Marina Thomas, Business Account Manager at GB in Victoria, won gold at the Australian Transplant Games held in Queensland last week.
Marina took out the gold medal for her tennis skills, but even more worthy of celebration is the remarkable journey that got her to this point.
In 1981, at just two years of age, Marina suffered kidney disease and lost both kidneys.
She was one of the youngest Victorian children to commence a new treatment called peritoneal dialysis.
At age four, Marina’s story featured in the Herald Sun - a celebration of the fact that she had beaten the odds and made it to her fourth birthday.
Marina received her first transplant in 1985 at age five, however sadly this was a failure.
She developed a staph infection in the transplanted kidney and was given just three days to live.
Amazingly, Marina pulled through, although the transplant lasted only one week.
At age eight, Marina received lifesaving news from the Royal Melbourne Hospital, who advised her parents that a kidney had been found for Marina.
‘I received the gift of life, and I am so grateful to the family who had tragically lost their son in a motor vehicle accident – they gave me a second chance at life.
I remember looking at my mum and smiling - I was well, I could be a normal child and not feel sick anymore.’
22 years later, in 2009, Marina received the devastating news that the kidney she received in 1987 had started to fail, and her body was rejecting the organ.
She went back onto haemodialysis at the age of 30.

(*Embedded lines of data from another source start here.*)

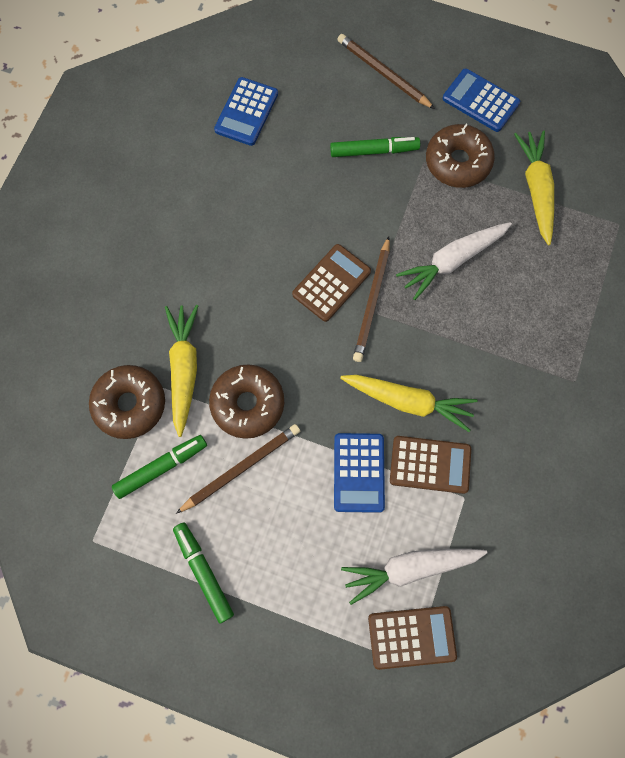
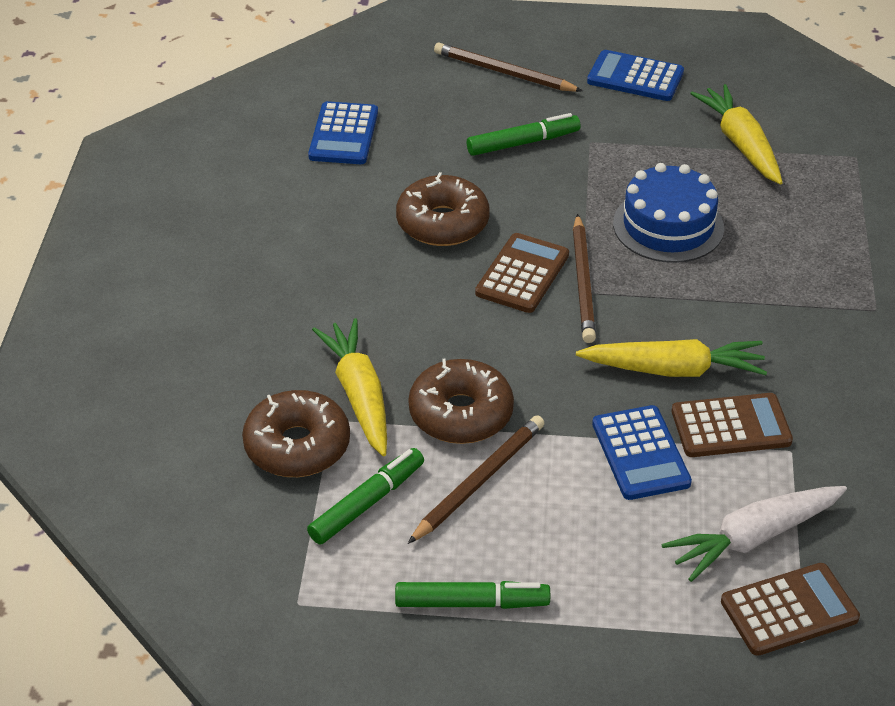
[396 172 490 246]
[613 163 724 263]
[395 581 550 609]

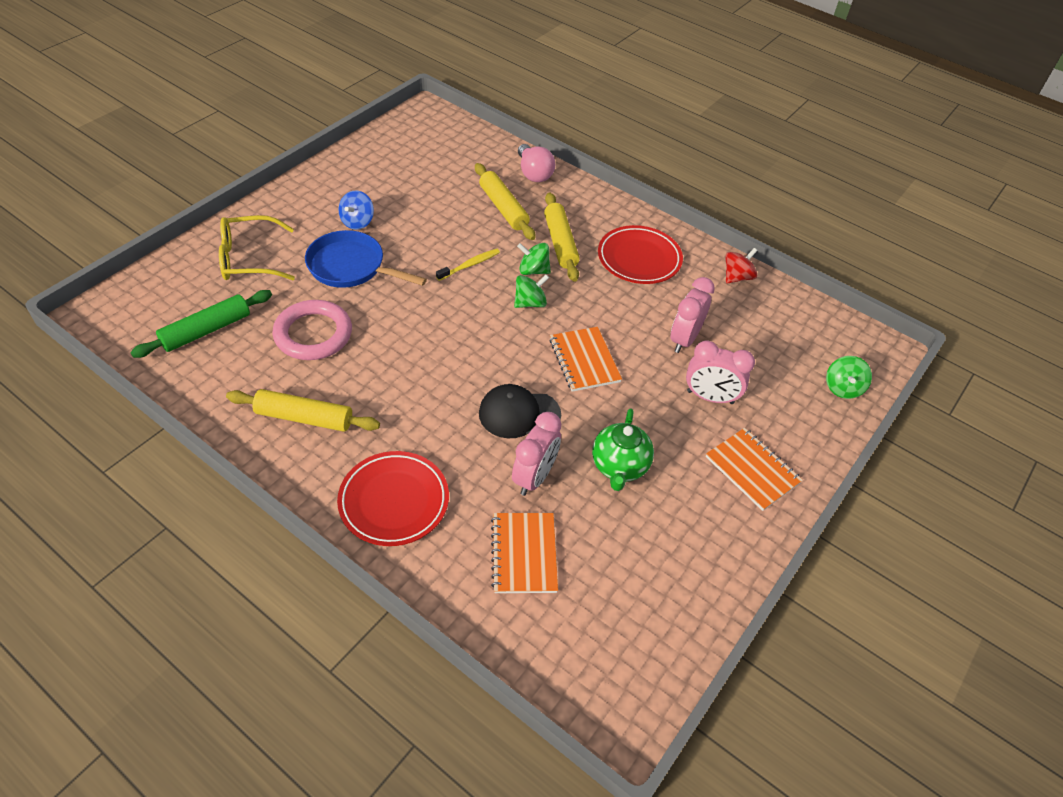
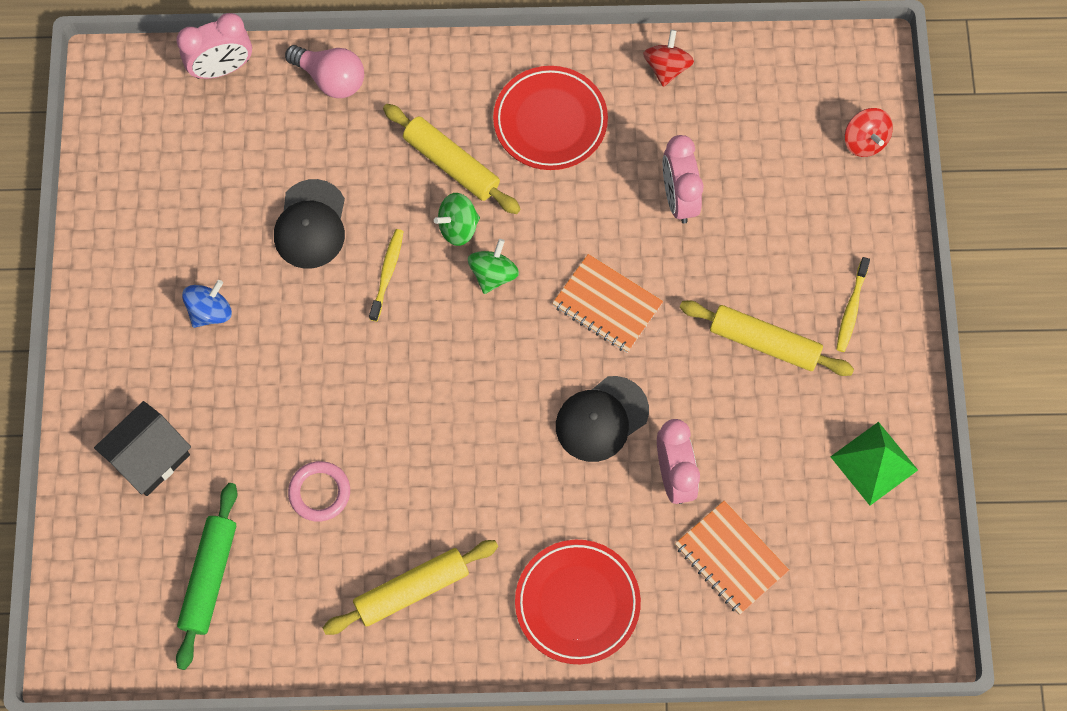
[680 300 854 376]
[182 280 232 328]
[94 401 191 496]
[305 230 427 288] (first image)
[288 461 350 522]
[176 13 252 79]
[845 108 893 157]
[592 408 654 491] (first image)
[836 257 870 352]
[274 179 345 269]
[830 422 918 505]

Five years later, after an incredible 5,760 hours spent on a dialysis machine, Marina received a phone call that changed her life.
A match had been found for her, a living donor, and her transplant occurred on 9th December 2013.
Last week, five years after her transplant, Marina travelled to the Gold Coast, to participate in the Australian Transplant Games.
Receiving gold was not the highlight for Marina though – it was the experience of meeting others who had been through similar situations.
"It was such an emotional experience, and so humbling to see so many others who have been blessed by getting a second chance at life.
Meeting other participants, and sharing stories of our journeys and experiences was comforting and inspirational - everyone there was so grateful for the gift of life they had been given through organ donation.
Cheering on the kids who have been given transplants was amazing, and it was fantastic to see their smiles and the fun they were having – knowing how unwell they had been."
Importantly, the Games are also held to raise awareness of organ donation, as currently only 33% of Australians are registered organ donors.
To become an organ donor, and give someone like Marina a second chance at life, please click here.
Marina – you are truly an inspirational and amazing person – thank you for sharing your journey and congratulations on all your amazing achievements.